#### REQUEST:
Give back exactly the lines from the one containing "empower people to" through the end of the records, including both, and no others.

◆ ◆ ◆

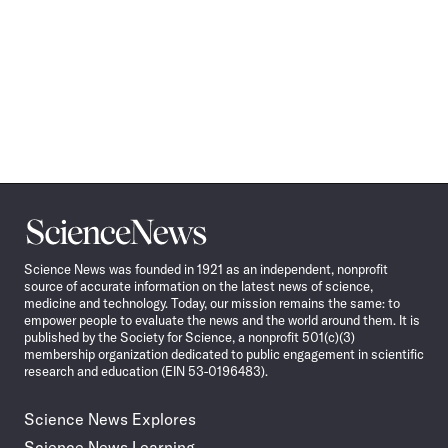
Science
News
Science News was founded in 1921 as an independent, nonprofit
source of accurate information on the latest news of science,
medicine and technology. Today, our mission remains the same: to
empower people to evaluate the news and the world around them. It is
published by the Society for Science, a nonprofit 501(c)(3)
membership organization dedicated to public engagement in scientific
research and education (EIN 53-0196483).
Science News Explores
Science News Learning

◆ ◆ ◆

#### YOUR RESPONSE:
empower people to evaluate the news and the world around them. It is
published by the Society for Science, a nonprofit 501(c)(3)
membership organization dedicated to public engagement in scientific
research and education (EIN 53-0196483).
Science News Explores
Science News Learning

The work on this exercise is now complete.